Workers represented by the United Auto Workers in Three Rivers, Michigan could even break ranks with the company's other remaining plants and return to work if locals in Detroit and elsewhere balk at the contract's tough terms, UAW local official David Morris said.

About 3,650 UAW-represented workers went on strike February 26 at American Axle facilities in Michigan and New York. The union and company reached a tentative agreement on Friday that requires a majority vote of union members to be ratified.

Roughly 800 of those UAW workers build driveshafts and axles in Three Rivers, one of the original plants the auto supplier acquired from General Motors Corp. GM.N in its founding 14 years ago.

"Because we were spun off from the national contract, if Three Rivers passes this vote, I expect Three Rivers to return to work," Morris, UAW Local 2093 bargaining chairman, told Reuters in an interview.

In a break from established practice, the UAW negotiated lower wage rates at the Three Rivers plant than at the other American Axle plants as a concession to convince American Axle to keep the plant open.

Morris said he would ask American Axle to abide by buyouts, retirements and cash buydowns in the broad agreement if it is rejected by other locals, but accepted by Local 2093 members. If it agreed, then his local could return to work, he said.

An agreement to end the strike at even a single American Axle facility, would be welcome news to GM, which has at least partly idled production at about 30 plants in North America because of parts shortages.

GM accounts for about 80 percent of American Axle's sales and relies on its axles for its pickup trucks and SUVs.

The tentative UAW agreement would close forges in Detroit and Tonawanda, New York, within a year and force the immediate closing of an already idled plant in Buffalo, New York.

Workers at the Detroit forge also were voting on Monday, but workers at the large Detroit axle plant are scheduled to vote on Thursday and Morris said he did not expect to release results until the Detroit voting was completed.

Morris said he was effectively shut out of the negotiations for three weeks before the tentative agreement. He said both UAW officials and the company had backed away from a pledge to compensate Three Rivers workers from $140,000 to $160,000 to accept wages that are lower than those proposed elsewhere.

Morris was told on Friday they would be offered the same $105,000 cash "buydown" as workers at other plants, he said.

The UAW received promise of some future business at Three Rivers in the fall and in 2010, but Morris still expects up to 200 retirements and 150 buyouts to pare employment at the plant to a range of about 550 to 600 hourly workers within a couple of years.

Morris called the results of the negotiation "bittersweet," but noted American Axle had threatened to close the Three Rivers plant.

Absent buyouts, American Axle had said it would need to lay off more than half of its U.S.-union work force.
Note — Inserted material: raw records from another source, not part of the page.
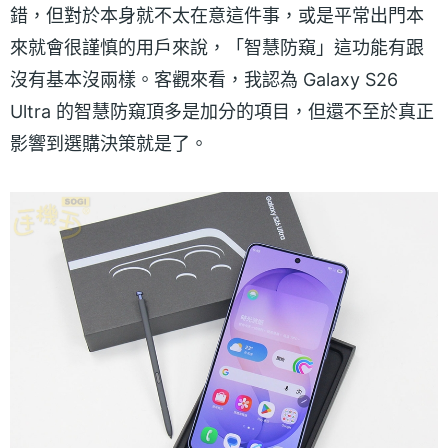
錯，但對於本身就不太在意這件事，或是平常出門本
來就會很謹慎的用戶來說，「智慧防窺」這功能有跟
沒有基本沒兩樣。客觀來看，我認為 Galaxy S26
Ultra 的智慧防窺頂多是加分的項目，但還不至於真正
影響到選購決策就是了。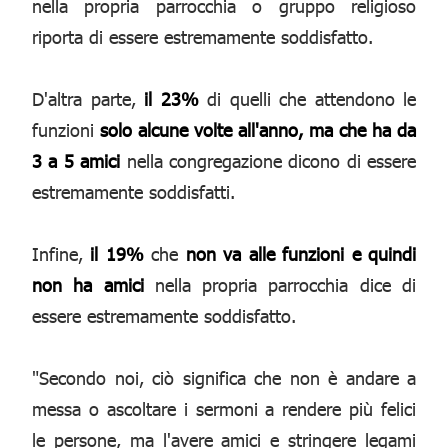
nella propria parrocchia o gruppo religioso
riporta di essere estremamente soddisfatto.
D'altra parte,
il 23%
di quelli che attendono le
funzioni
solo alcune volte all'anno, ma che ha da
3 a 5 amici
nella congregazione dicono di essere
estremamente soddisfatti.
Infine,
il 19%
che
non va alle funzioni e quindi
non ha amici
nella propria parrocchia dice di
essere estremamente soddisfatto.
"Secondo noi, ciò significa che non è andare a
messa o ascoltare i sermoni a rendere più felici
le persone, ma l'avere amici e stringere legami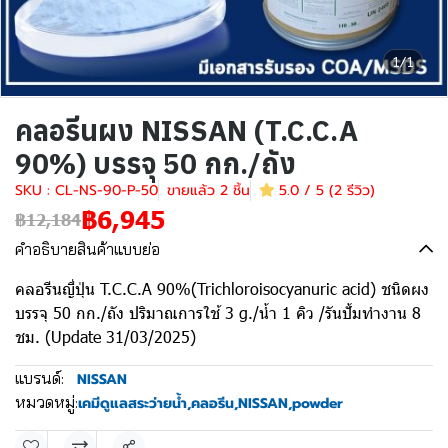
1/1
คลอรีนผง NISSAN (T.C.C.A
90%) บรรจุ 50 กก./ถัง
SKU : CL-NS-90-P-50
ขายแล้ว 2 ชิ้น
5.0 / 5 (2 รีวิว)
฿6,945
฿12,184
คำอธิบายสินค้าแบบย่อ
คลอรีนญี่ปุ่น T.C.C.A 90%(Trichloroisocyanuric acid) ชนิดผง
บรรจุ 50 กก./ถัง ปริมาณการใช้ 3 g./น้ำ 1 คิว /รันปั้มทำงาน 8
ชม. (Update 31/03/2025)
แบรนด์:
NISSAN
หมวดหมู่:
เคมีดูแลสระว่ายน้ำ
,
คลอรีน
,
NISSAN
,
powder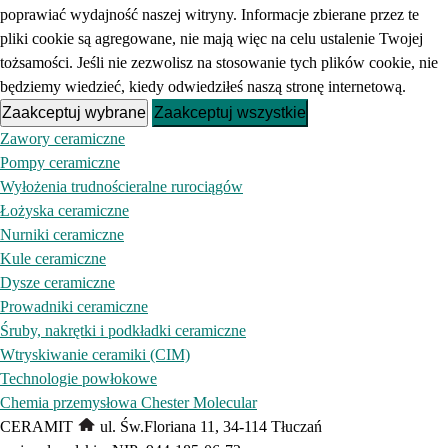
poprawiać wydajność naszej witryny. Informacje zbierane przez te
pliki cookie są agregowane, nie mają więc na celu ustalenie Twojej
tożsamości. Jeśli nie zezwolisz na stosowanie tych plików cookie, nie
będziemy wiedzieć, kiedy odwiedziłeś naszą stronę internetową.
Zaakceptuj wybrane
Zaakceptuj wszystkie
Zawory ceramiczne
Pompy ceramiczne
Wyłożenia trudnościeralne rurociągów
Łożyska ceramiczne
Nurniki ceramiczne
Kule ceramiczne
Dysze ceramiczne
Prowadniki ceramiczne
Śruby, nakrętki i podkładki ceramiczne
Wtryskiwanie ceramiki (CIM)
Technologie powłokowe
Chemia przemysłowa Chester Molecular
CERAMIT
ul. Św.Floriana 11, 34‑114 Tłuczań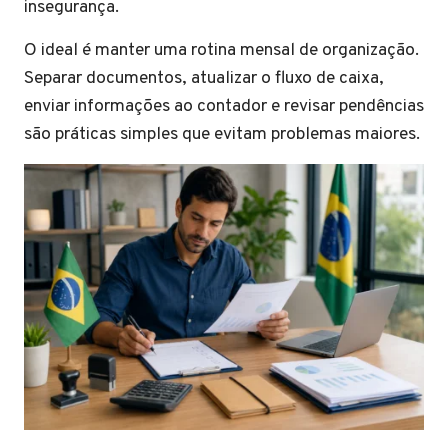
insegurança.
O ideal é manter uma rotina mensal de organização.
Separar documentos, atualizar o fluxo de caixa,
enviar informações ao contador e revisar pendências
são práticas simples que evitam problemas maiores.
Slow sales of GM trucks, gasoline reaching $4 per gallon and the prospects of a U.S. recession all presented obstacles in the talks.

After concessions requests in 1999, 2003 and now in 2008, some workers worried American Axle will want further concessions when the proposed agreement expires in 2012.

Many workers seemed resigned to the agreement.

"I don't think we had much of a choice to tell you the truth," Dale Blair said standing on a picket line covering an entrance to the Three Rivers facility.

"The union did its best, it is take it or they will leave," said Blair, who joined GM in 1978 and has been with American Axle since its inception.